Keep reading to learn more. The following overview will explain what you need to know about the topic. However, for more thorough information about your specific case, strongly consider meeting with an attorney.
Massachusetts Car Accidents Caused by Prescription Drugs: Important Information About No-Fault Laws
Massachusetts is one of a few states in the country that uses the no-fault method for determining who compensates a motor vehicle accident victim for their medical bills, lost wages, and other such losses.
In an at-fault state, if a negligent party causes an accident, a victim can seek compensation by filing a claim with said party’s insurance. They may also file a lawsuit to seek damages in court if the negligent party is uninsured or their insurance provider refuses to offer a fair settlement.
No-fault states are different. If you’re injured in a car accident in a no-fault state, your own insurance is responsible for compensating you, even if someone else caused your accident.

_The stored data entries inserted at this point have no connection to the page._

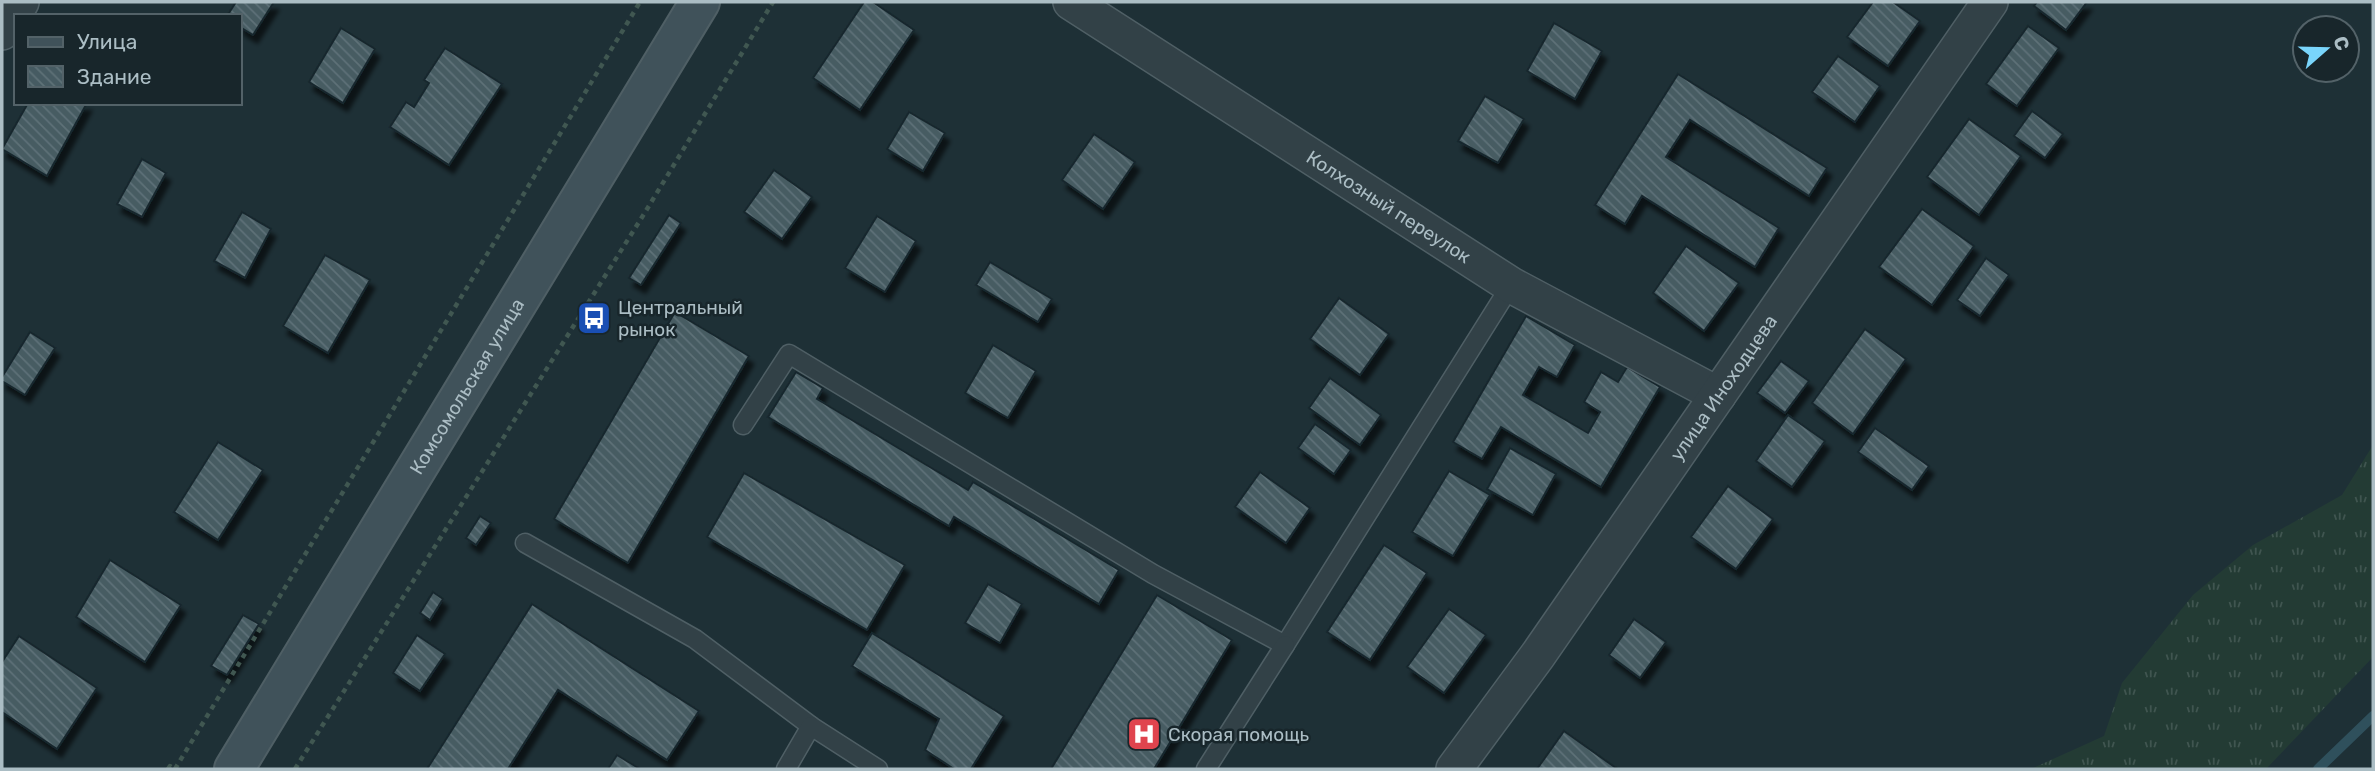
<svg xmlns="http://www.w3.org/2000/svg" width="2375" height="771" font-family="Rubik,sans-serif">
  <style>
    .grass { fill: url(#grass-tufts) }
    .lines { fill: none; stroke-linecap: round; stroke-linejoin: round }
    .stream { stroke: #2f505c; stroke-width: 10 }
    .building { fill: url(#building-back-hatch); stroke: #19282d; stroke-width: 2; filter: url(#shadow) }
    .lane-casing { stroke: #4f5f65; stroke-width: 21 }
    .street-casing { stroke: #4f5f65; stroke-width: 38 }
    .secondary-casing { stroke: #4f5f65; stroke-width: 42 }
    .path { stroke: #405751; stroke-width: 4.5; stroke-dasharray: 5 5; stroke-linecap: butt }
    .lane { stroke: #324147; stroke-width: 18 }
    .street { stroke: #324147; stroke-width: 35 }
    .secondary { stroke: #40525a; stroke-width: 38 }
    .labels { text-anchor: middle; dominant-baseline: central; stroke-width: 5; stroke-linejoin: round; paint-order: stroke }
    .street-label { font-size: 19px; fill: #abbdc4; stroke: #18262b }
    .poi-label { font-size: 19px; fill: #abbdc4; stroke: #18262b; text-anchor: start }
  </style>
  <defs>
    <pattern id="grass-tufts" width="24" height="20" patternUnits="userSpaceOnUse" patternTransform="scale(1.75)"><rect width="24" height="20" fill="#233b34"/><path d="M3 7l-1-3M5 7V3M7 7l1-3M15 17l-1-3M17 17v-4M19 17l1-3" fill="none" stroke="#405550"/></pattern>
    <pattern id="building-back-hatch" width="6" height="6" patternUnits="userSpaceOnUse" patternTransform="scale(1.75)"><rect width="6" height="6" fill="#465b62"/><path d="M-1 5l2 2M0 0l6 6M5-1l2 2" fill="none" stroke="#5e7177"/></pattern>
    <filter id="shadow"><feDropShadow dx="4.5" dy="8" stdDeviation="2" flood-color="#0009"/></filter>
  </defs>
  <rect width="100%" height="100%" fill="#1e3036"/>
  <path class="grass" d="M2373 445V657L2266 769H2031L2104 736 2122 683 2193 595 2253 545 2342 495Z"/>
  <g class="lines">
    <path class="stream" d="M2318 769 2373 716"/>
  </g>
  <g class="building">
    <path d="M236 2H274L253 35 240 27V16H227Z"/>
    <path d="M864 2H873L914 30 860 110 813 78Z"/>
    <path d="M1873 2H1893L1920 21 1888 66 1847 37Z"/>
    <path d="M2037 2H2087L2066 30 2034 6Z"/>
    <path d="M1554 23 1602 51 1575 99 1527 71Z"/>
    <path d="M2028 26 2059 48 2017 106 1986 84Z"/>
    <path d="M341 28 375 49 343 103 309 82Z"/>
    <path d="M445 48 502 84 449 165 390 127 406 102 414 107 429 83 424 80Z"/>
    <path d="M1838 56 1880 86 1855 122 1812 92Z"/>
    <path d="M1678 74 1827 168 1809 196 1690 120 1666 157 1779 228 1755 267 1642 196 1625 224 1595 205Z"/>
    <path d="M1485 96 1524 119 1498 163 1458 141Z"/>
    <path d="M28 103H87L47 176 2 149Z"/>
    <path d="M2032 111 2063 134 2045 158 2014 136Z"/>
    <path d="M909 112 945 133 923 171 887 149Z"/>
    <path d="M1969 119 2021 156 1979 215 1927 177Z"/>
    <path d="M1094 134 1135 162 1103 209 1062 180Z"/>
    <path d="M142 159 166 173 142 217 117 204Z"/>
    <path d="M774 170 812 197 782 239 744 212Z"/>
    <path d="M1922 209 1974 246 1932 305 1879 267Z"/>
    <path d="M242 212 271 229 245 278 214 261Z"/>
    <path d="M669 215 681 223 641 285 629 278Z"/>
    <path d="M877 216 916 241 885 292 845 268Z"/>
    <path d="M1686 246 1739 283 1704 331 1653 293Z"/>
    <path d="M325 255 370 280 328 353 283 326Z"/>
    <path d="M1986 258 2009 275 1980 316 1957 300Z"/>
    <path d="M990 262 1052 299 1038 322 976 285Z"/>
    <path d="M1339 298 1389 334 1360 375 1310 339Z"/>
    <path d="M675 312 749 356 628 563 554 519Z"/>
    <path d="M1526 316 1575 345 1557 377 1539 367 1523 395 1588 433 1600 412 1584 402 1601 372 1618 382 1627 367 1660 387 1601 487 1501 427 1482 459 1453 442Z"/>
    <path d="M1865 329 1906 359 1853 434 1812 403Z"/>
    <path d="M30 332 55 348 25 395 2 381V377Z"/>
    <path d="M993 345 1036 371 1008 418 965 393Z"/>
    <path d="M1781 361 1809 381 1785 413 1757 393Z"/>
    <path d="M796 372 823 388 817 399 968 490 973 482 1119 570 1099 604 954 517 949 526 768 417Z"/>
    <path d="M1330 378 1381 415 1360 445 1309 408Z"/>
    <path d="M1788 415 1825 441 1792 487 1756 461Z"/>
    <path d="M1315 424 1351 450 1334 474 1298 448Z"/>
    <path d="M1875 428 1929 466 1912 490 1858 452Z"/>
    <path d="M218 442 263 470 218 540 174 512Z"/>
    <path d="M1510 448 1556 474 1533 515 1487 489Z"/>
    <path d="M1449 471 1490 495 1453 556 1412 532Z"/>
    <path d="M1260 472 1310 508 1286 543 1235 507Z"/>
    <path d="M744 473 905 565 867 630 707 537Z"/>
    <path d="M1728 486 1773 519 1736 569 1691 537Z"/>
    <path d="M480 516 491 523 476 545 466 538Z"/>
    <path d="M1384 545 1427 573 1370 660 1327 632Z"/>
    <path d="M110 560 181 605 145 662 76 617Z"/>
    <path d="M988 584 1022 604 1000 643 965 623Z"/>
    <path d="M433 592 443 599 430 620 420 613Z"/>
    <path d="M1157 595 1232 640 1154 769H1051Z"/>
    <path d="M532 604 699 711 667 760 558 690 508 769H427Z"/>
    <path d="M1449 609 1486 635 1444 693 1407 667Z"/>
    <path d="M243 615 259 624 227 675 211 666Z"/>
    <path d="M1634 619 1666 642 1640 678 1609 655Z"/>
    <path d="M872 633 1004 716 971 769H954L925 750 939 719 852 666Z"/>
    <path d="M417 635 445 654 420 691 393 673Z"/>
    <path d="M19 636 97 688 57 749 2 712V662Z"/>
    <path d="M1564 731 1616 768 1615 769H1537Z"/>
    <path d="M617 755 640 769H608Z"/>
  </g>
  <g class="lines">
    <g class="lane-casing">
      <g id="lane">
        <path d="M743 425 789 354 1153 574 1285 645 1511 285"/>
        <path d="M525 543 695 639 811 726"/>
        <path d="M786 769 811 726 878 769"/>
        <path d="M1206 769 1285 645"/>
      </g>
    </g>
    <g class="street-casing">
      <g id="street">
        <path id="s1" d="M1071 2 1511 285 1718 395"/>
        <path d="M2 32 21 2"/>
        <path id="s2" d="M1454 769 1538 655 1990 2"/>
      </g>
    </g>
    <g class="secondary-casing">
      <g id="secondary">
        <path id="s3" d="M234 769 700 2"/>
      </g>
    </g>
    <g class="path">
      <path d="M168 769 170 766 174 769"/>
      <path d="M175 769 640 2"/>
      <path d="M295 769 644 214 773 2"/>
    </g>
    <use href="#lane" class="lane"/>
    <use href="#street" class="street"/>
    <use href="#secondary" class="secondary"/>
  </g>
  <defs>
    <g id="bus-square" transform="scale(1.75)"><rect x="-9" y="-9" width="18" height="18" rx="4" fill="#1a4fb4" stroke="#18262b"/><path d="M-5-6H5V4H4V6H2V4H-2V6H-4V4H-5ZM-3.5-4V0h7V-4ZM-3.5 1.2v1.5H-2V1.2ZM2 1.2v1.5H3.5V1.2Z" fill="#fff"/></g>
    <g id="hospital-square" transform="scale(1.75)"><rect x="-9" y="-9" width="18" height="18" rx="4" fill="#e0444e" stroke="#18262b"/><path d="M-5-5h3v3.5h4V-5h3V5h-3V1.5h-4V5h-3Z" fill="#fff"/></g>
  </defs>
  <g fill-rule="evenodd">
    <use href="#bus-square" x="594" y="318"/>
    <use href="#hospital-square" x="1144" y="734"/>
  </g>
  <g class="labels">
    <g class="street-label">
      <text stroke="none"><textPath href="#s1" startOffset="378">Колхозный переулок</textPath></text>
      <text stroke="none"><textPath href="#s3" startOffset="448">Комсомольская улица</textPath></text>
      <text stroke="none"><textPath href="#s2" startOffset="467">улица Иноходцева</textPath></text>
    </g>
    <g class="poi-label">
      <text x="618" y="307">Центральный<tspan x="618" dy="22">рынок</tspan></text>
      <text x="1168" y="734">Скорая помощь</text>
    </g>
  </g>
  <rect width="2375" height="771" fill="none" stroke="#abbdc4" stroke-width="7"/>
  <rect x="14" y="14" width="228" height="91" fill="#18262b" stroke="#536268" stroke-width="2"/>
  <rect x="28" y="37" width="35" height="10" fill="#40525a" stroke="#536268" stroke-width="2"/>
  <text x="77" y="49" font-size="21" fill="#abbdc4">Улица</text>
  <rect x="28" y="66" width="35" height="21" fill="url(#building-back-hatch)" stroke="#536268" stroke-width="2"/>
  <text x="77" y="84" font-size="21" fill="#abbdc4">Здание</text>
  <g transform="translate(2326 49) rotate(70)"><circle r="33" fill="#18262b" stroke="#536268" stroke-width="2"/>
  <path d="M0-5L12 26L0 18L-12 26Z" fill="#79d5fb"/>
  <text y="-10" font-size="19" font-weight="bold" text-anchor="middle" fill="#abbdc4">С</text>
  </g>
</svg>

That said, depending on the severity of your injuries and related losses, it’s possible the amount of money your insurer offers won’t be sufficient to fully compensate you for your damages. If your injuries meet a certain threshold, under Massachusetts law, you may have the option to file a separate third-party claim or lawsuit with the negligent party who caused your accident. An attorney can review your case and explain whether this is an option.
Prescription Drugs Can Cause Impairment
Virtually every driver in the country knows that consuming alcohol, cannabis, or other such drugs before driving can significantly increase one’s chances of causing an accident. That said, because we place so much emphasis on informing motorists of the dangers of intoxicated driving resulting from alcohol and illegal drugs, many forget that prescription drugs can also interfere with their ability to safely operate a motor vehicle.
Do you take any prescription medications? If so, it’s vital that you thoroughly understand their side effects and how they can potentially render you unable to safely drive a car. If you’ve recently taken a medication that causes side effects that might prevent you from driving carefully, don’t get behind the wheel.
Unfortunately, while you might make wise choices in this regard, you can’t control the decisions others make. It’s thus possible you might be harmed in an accident because another motorist failed to account for the way in which a drug’s side effects might impair their driving ability. Once more, in Massachusetts, if your injuries are severe enough, you may pursue compensation by filing an insurance claim accordingly.